Tuesday, June 14, 2011

Goodreads Is Proving To Be Good!

Today I got an email from Goodreads saying I had another comment on my thread about Charlotte's Web. I know that the time for research is past, but I felt that her comment was good, and she had spent time in replying to me, so I want to post it.

I asked the Children's Literature group what they thought about Charlotte's Web's themes, relationships, plot and characters. If the book was still useful for students, and how they taught it. Jenny replied:

I read this to my second grade class the last month of school. I think it is a great story...and has many ways that it is valuable. I was planning to copy some of the writing my students did about the characters' and their relationships...but I ran out of time... so I'll just have to paraphrase what I remember them writing... and share a few of my thoughts.

Of course, the most obvious relationship si that between Charlotte and Wilbur. Wilbur starts out as not very confident, but because of Charlotte's belief in him, the praise of others, and his newfound safety, he becomes quite confident by the end of the story...helping to care for Charlotte's eggs and really growing into his own skin. I think that the 3 things I mentioned are all so important in gaining confidence and self-esteem... you must feel safe (physically and emotionally), you need to hear praise and ou need to know that someone believes in you and thinks you can do whatever it is you want to do. Charlotte believes that Wilbur is "some pig" and "radiant" and "humble" and in turn, Wilbur becomes a radiant, humble, confident pig.

A perhaps less obvious relationship is that of Templeton and Wilbur. Many of my students said Templeton was their favorite character. They liked him because he was funny and kind of grumpy. But also, I think, because even though he acts selfish and doesn't want anyone to know that there's goodness in him, there obviously is good in him. He generally only helps Charlotte and Wilbur when there's something in it for him... but when it comes down to it, he does help ...and sometimes without really getting much in return. Charlotte has him pegged.

And there is the relationship between Fern and Wilbur.
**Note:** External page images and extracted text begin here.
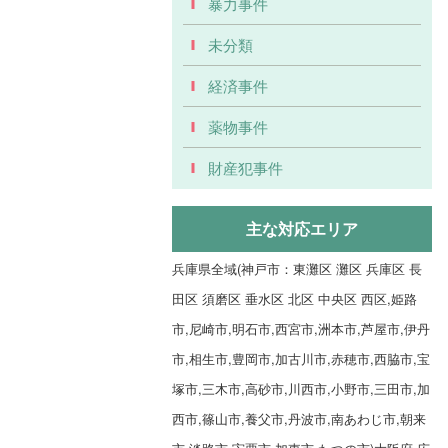
暴力事件
未分類
経済事件
薬物事件
財産犯事件
主な対応エリア
兵庫県全域(神戸市：東灘区 灘区 兵庫区 長
田区 須磨区 垂水区 北区 中央区 西区,姫路
市,尼崎市,明石市,西宮市,洲本市,芦屋市,伊丹
市,相生市,豊岡市,加古川市,赤穂市,西脇市,宝
塚市,三木市,高砂市,川西市,小野市,三田市,加
西市,篠山市,養父市,丹波市,南あわじ市,朝来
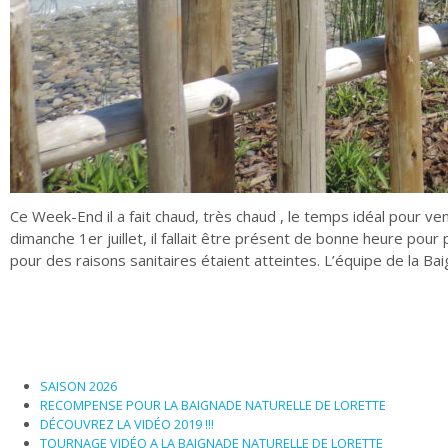
Ce Week-End il a fait chaud, très chaud , le temps idéal pour ve
dimanche 1er juillet, il fallait être présent de bonne heure pou
pour des raisons sanitaires étaient atteintes. L’équipe de la
SAISON 2026
RECOMPENSE POUR LA BAIGNADE NATURELLE DE LORETTE
DÉCOUVREZ LA VIDÉO 2019 !!!
TOURNAGE VIDÉO A LA BAIGNADE NATURELLE DE LORETTE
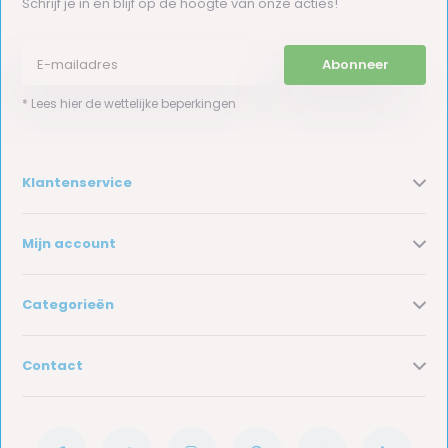
Schrijf je in en blijf op de hoogte van onze acties!
Abonneer
* Lees hier de wettelijke beperkingen
Klantenservice
Mijn account
Categorieën
Contact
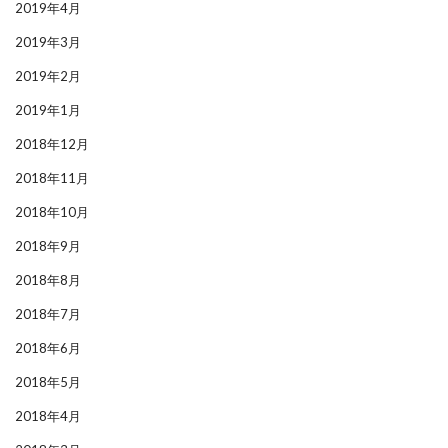
2019年4月
2019年3月
2019年2月
2019年1月
2018年12月
2018年11月
2018年10月
2018年9月
2018年8月
2018年7月
2018年6月
2018年5月
2018年4月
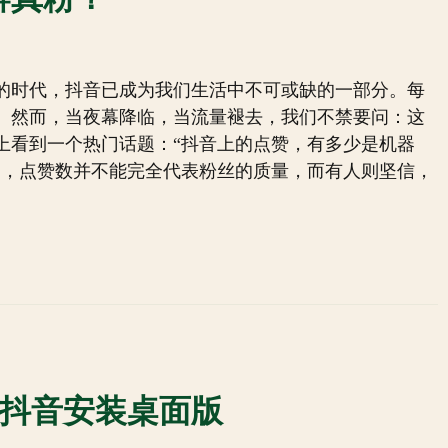
的时代，抖音已成为我们生活中不可或缺的一部分。每
。然而，当夜幕降临，当流量褪去，我们不禁要问：这
上看到一个热门话题：“抖音上的点赞，有多少是机器
为，点赞数并不能完全代表粉丝的质量，而有人则坚信，
_抖音安装桌面版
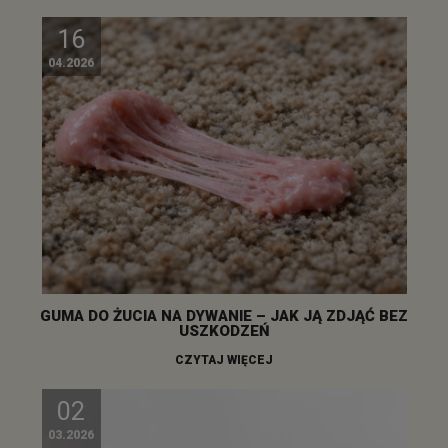
16
04.2026
GUMA DO ŻUCIA NA DYWANIE – JAK JĄ ZDJĄĆ BEZ
USZKODZEŃ
CZYTAJ WIĘCEJ
02
03.2026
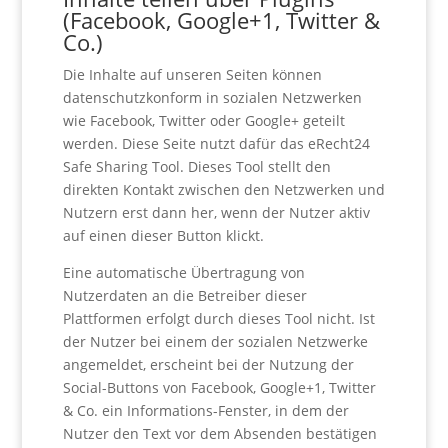
(Facebook, Google+1, Twitter &
Co.)
Die Inhalte auf unseren Seiten können
datenschutzkonform in sozialen Netzwerken
wie Facebook, Twitter oder Google+ geteilt
werden. Diese Seite nutzt dafür das eRecht24
Safe Sharing Tool. Dieses Tool stellt den
direkten Kontakt zwischen den Netzwerken und
Nutzern erst dann her, wenn der Nutzer aktiv
auf einen dieser Button klickt.
Eine automatische Übertragung von
Nutzerdaten an die Betreiber dieser
Plattformen erfolgt durch dieses Tool nicht. Ist
der Nutzer bei einem der sozialen Netzwerke
angemeldet, erscheint bei der Nutzung der
Social-Buttons von Facebook, Google+1, Twitter
& Co. ein Informations-Fenster, in dem der
Nutzer den Text vor dem Absenden bestätigen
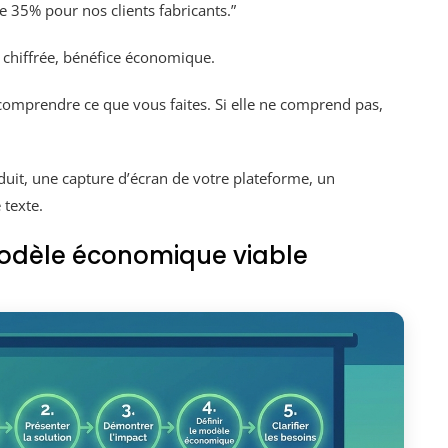
e 35% pour nos clients fabricants.”
 chiffrée, bénéfice économique.
 comprendre ce que vous faites. Si elle ne comprend pas,
uit, une capture d’écran de votre plateforme, un
 texte.
modèle économique viable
She is pretty devoted to him, feeding and caring for him and then coming to visit him each day.
She is the only human that can understand the animals as they talk.
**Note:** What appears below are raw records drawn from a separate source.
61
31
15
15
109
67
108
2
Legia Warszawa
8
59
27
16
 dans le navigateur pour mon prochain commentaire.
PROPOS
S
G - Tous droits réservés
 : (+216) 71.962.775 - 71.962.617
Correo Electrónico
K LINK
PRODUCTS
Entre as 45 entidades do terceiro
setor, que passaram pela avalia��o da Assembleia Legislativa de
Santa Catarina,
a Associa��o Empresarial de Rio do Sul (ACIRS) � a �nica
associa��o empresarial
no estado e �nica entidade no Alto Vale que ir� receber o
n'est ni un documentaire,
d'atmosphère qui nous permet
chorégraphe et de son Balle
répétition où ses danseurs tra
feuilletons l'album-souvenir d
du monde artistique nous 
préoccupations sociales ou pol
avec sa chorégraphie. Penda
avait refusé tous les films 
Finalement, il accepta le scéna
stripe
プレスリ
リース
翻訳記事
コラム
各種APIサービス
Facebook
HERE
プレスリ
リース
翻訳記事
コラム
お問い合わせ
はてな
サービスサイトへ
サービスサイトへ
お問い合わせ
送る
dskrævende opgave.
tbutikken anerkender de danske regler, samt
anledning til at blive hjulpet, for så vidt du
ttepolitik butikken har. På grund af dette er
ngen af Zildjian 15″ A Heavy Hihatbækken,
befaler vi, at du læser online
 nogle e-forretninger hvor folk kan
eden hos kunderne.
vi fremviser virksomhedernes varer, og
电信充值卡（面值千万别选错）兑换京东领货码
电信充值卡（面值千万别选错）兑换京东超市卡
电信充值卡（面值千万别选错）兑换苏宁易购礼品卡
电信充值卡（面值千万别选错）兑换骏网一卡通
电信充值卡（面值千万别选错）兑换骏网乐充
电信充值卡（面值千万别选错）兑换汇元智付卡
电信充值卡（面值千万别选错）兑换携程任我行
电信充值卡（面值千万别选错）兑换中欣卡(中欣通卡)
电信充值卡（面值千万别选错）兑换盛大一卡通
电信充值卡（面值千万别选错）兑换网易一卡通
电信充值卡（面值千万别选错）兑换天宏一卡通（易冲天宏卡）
This class has been so helpful with its focus on social outreach. I wouldn't ever think to research sites like Goodreads or Twitter to find sources, but if among the many other things learned in such a few short weeks, I've learned that people do care about the topic, and they are out there-it's just a matter of finding them wherever they may be.

1 comment:

  1. I'm glad you were able to get such an insightful comment from Goodreads--I know Amy was having trouble with that. I really loved Jenny's point about Wilbur becoming the positive attributes and Charlotte assigned to him. It's been years since I read the book, so I hadn't even thought about it in that way before. That comment makes it a much more meaningful book for me. Maybe I'll go out and reread it sometime.